Sant’Antimo promuove l’atletica fuori dagli schemi
04 Febbraio 2026di Campania
NAPOLI / SANT’ANTIMO (Pietro De Biasio) - Non il solito cross, non il solito scenario. A Sant’Antimo la corsa campestre esce dai circuiti tradizionali e trova casa nel cuore della città, trasformando uno spazio pubblico in un palcoscenico ideale per promuovere l’atletica e raccontarla anche a chi non l’aveva mai vista da vicino. La mattinata di domenica 1° febbraio ha regalato una fotografia chiara: l’atletica, quando si avvicina alle persone, sa ancora sorprendere e coinvolgere. Nella suggestiva cornice della Villa “Diego Del Rio” di Sant’Antimo, si sono svolti i Campionati Regionali Individuali e di Società di Corsa Campestre, con l’assegnazione dei titoli giovanili 2026 e del Cross Corto Assoluto. Un evento che ha saputo unire contenuti tecnici di alto livello e una forte valenza promozionale, portando oltre mille persone ad assistere alle gare in un contesto urbano, vivo e partecipato.

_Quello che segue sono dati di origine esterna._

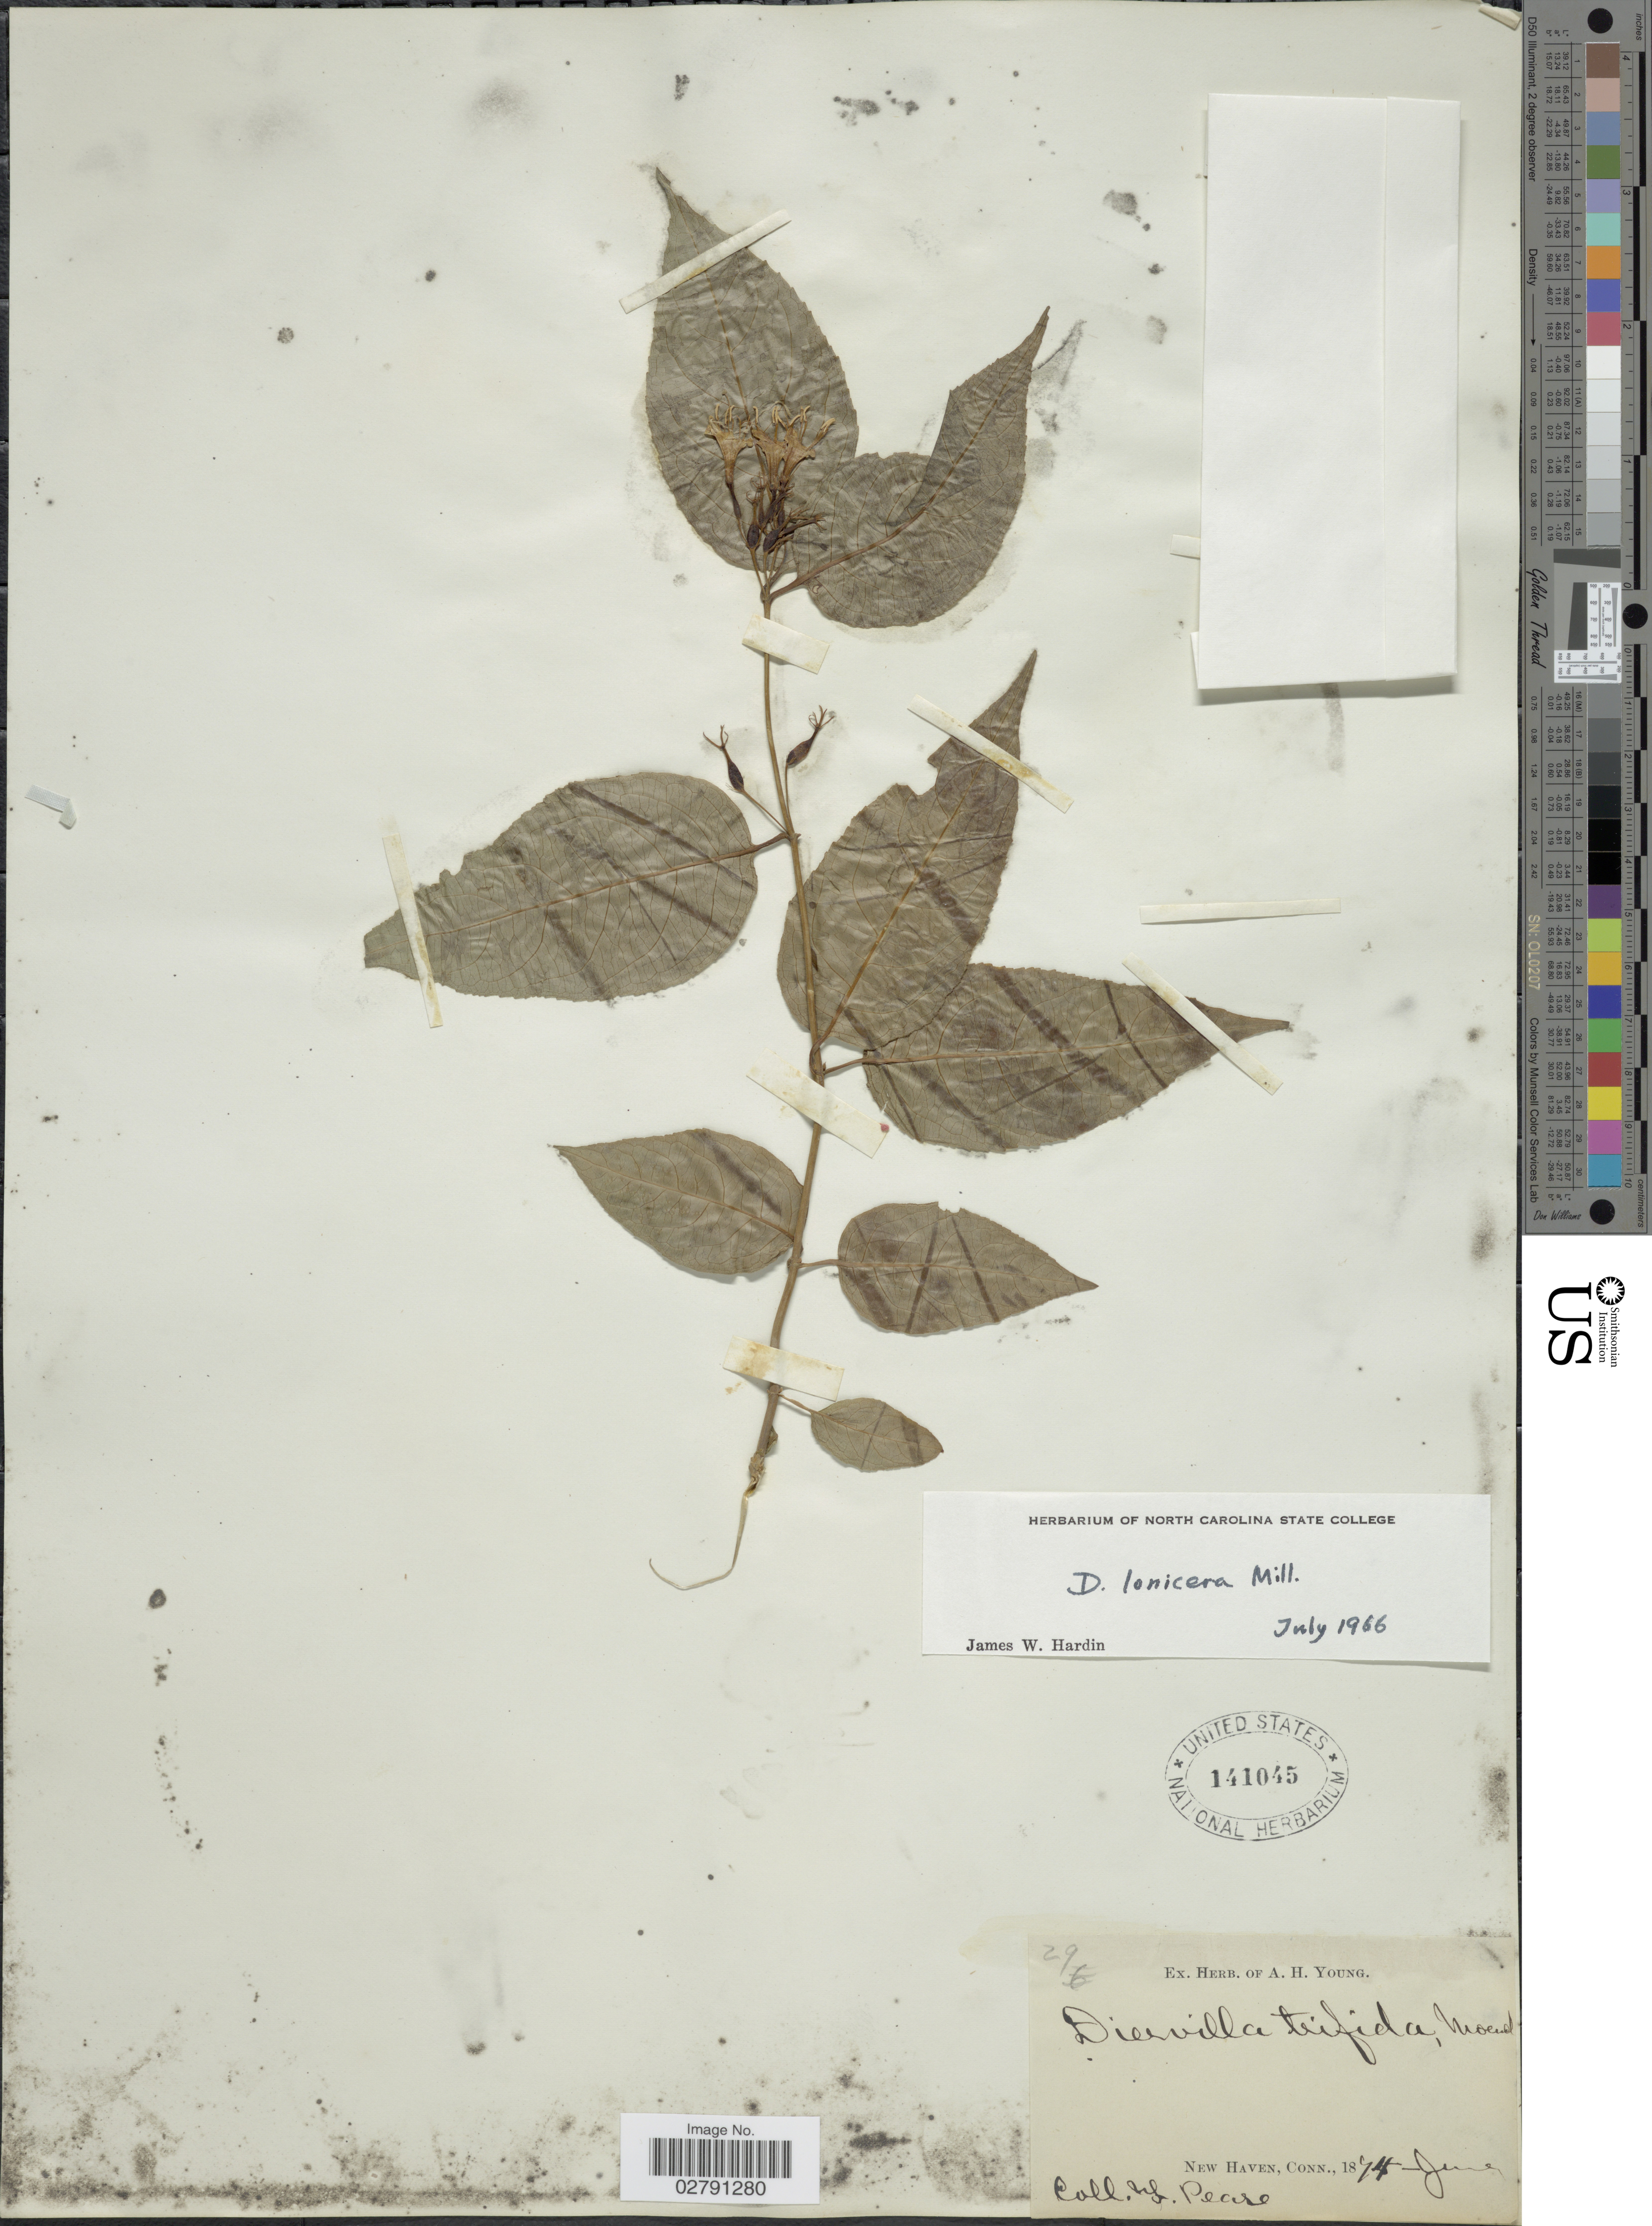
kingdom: Plantae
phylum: Tracheophyta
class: Magnoliopsida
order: Dipsacales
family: Caprifoliaceae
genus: Diervilla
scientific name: Diervilla lonicera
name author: Mill.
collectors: Pease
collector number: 29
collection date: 1874-06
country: United States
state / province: Connecticut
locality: New Haven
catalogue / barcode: US 141045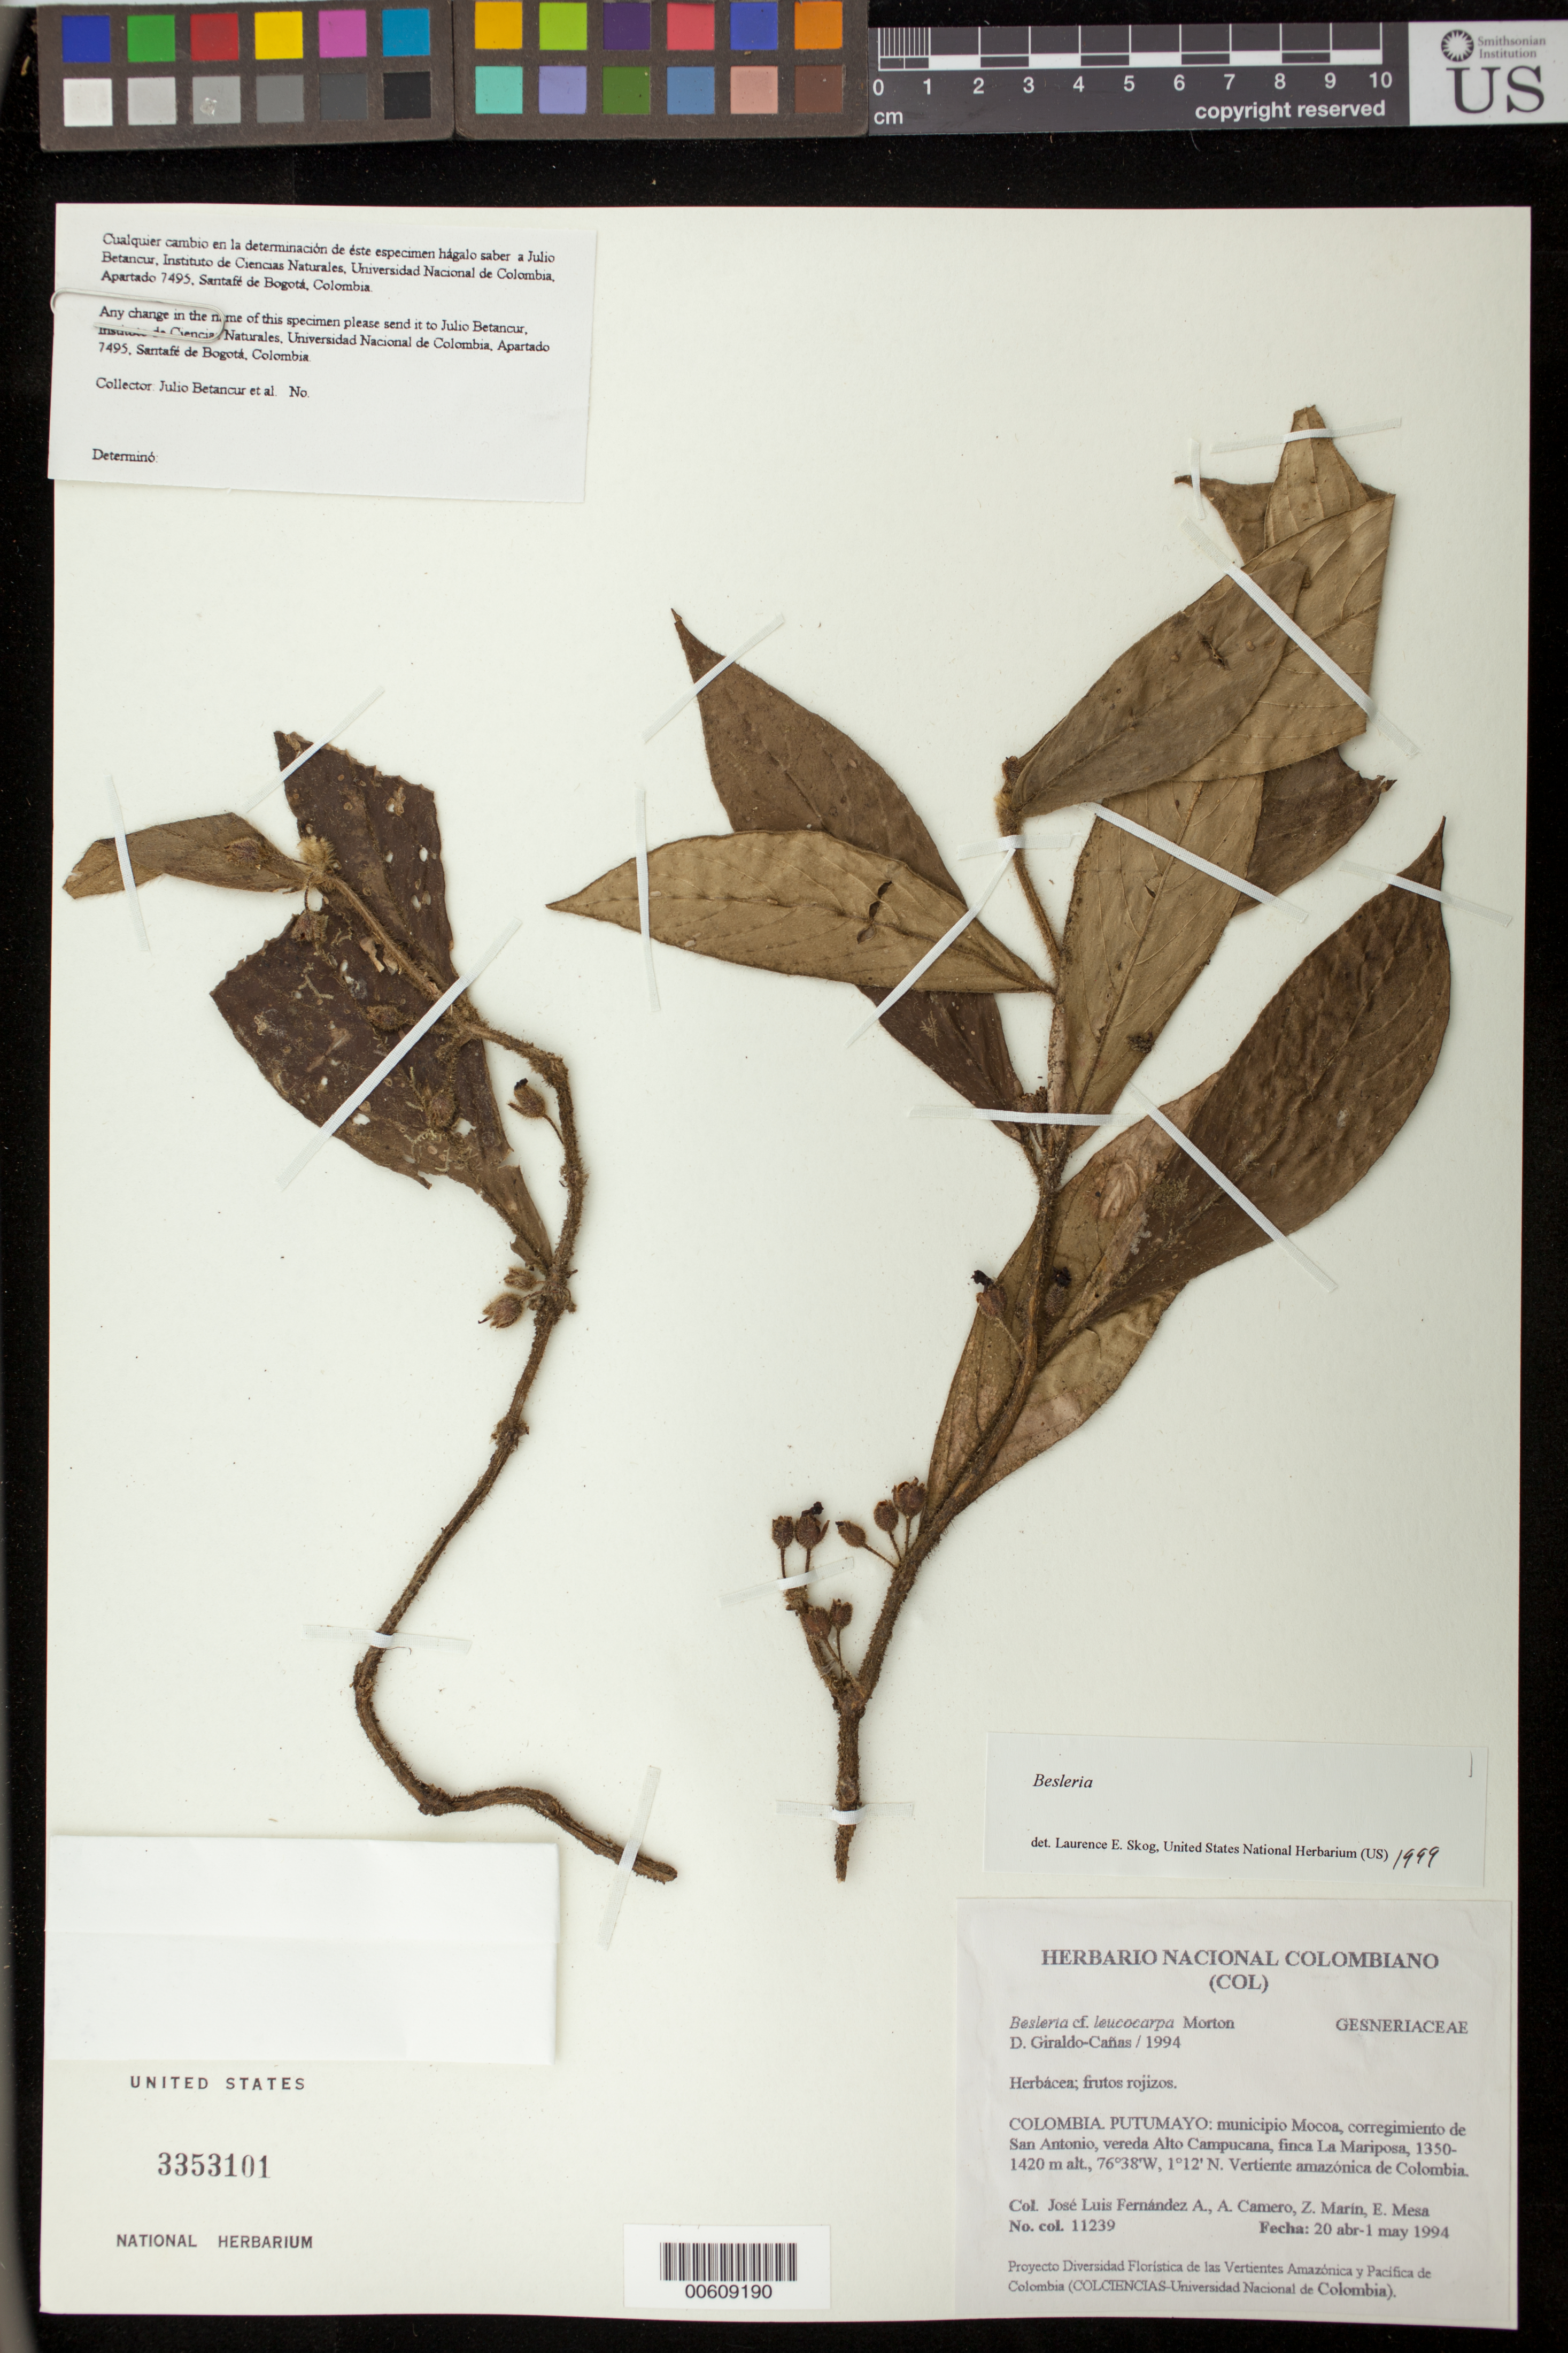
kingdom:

La manifestazione, organizzata con grande cura dalla Hinna Atletica Sant’Antimo, in sinergia con FIDAL Campania e con il supporto dell’Comune di Sant’Antimo, ha dimostrato come la promozione delle specialità dell’atletica passi anche e soprattutto dalla capacità di trovare luoghi nuovi, accessibili, riconoscibili. Spazi comunali, ville cittadine, ambienti quotidiani che diventano terreno di gara e, al tempo stesso, strumento di divulgazione sportiva, con un’attenzione particolare al mondo delle scuole e ai più giovani. Determinazione, visione e concretezza sono state le parole chiave di una giornata intensa ed emozionante, capace di restituire orgoglio e soddisfazione a tutto il movimento. «Abbiamo voluto portare il cross dentro la città, farlo vedere, farlo vivere, ha sottolineato il presidente Giuseppe D’Aponte, perché l’atletica cresce solo se riesce a coinvolgere, a incuriosire e a farsi conoscere anche da chi non l’ha mai seguita». Il Campionato Regionale di Corsa Campestre di Sant’Antimo lascia così un segnale forte: promuovere l’atletica significa uscire dagli schemi, avvicinarsi alle persone e utilizzare ogni spazio possibile per raccontare lo sport nella sua forma più autentica. Una lezione preziosa, che guarda al futuro con fiducia e concretezza.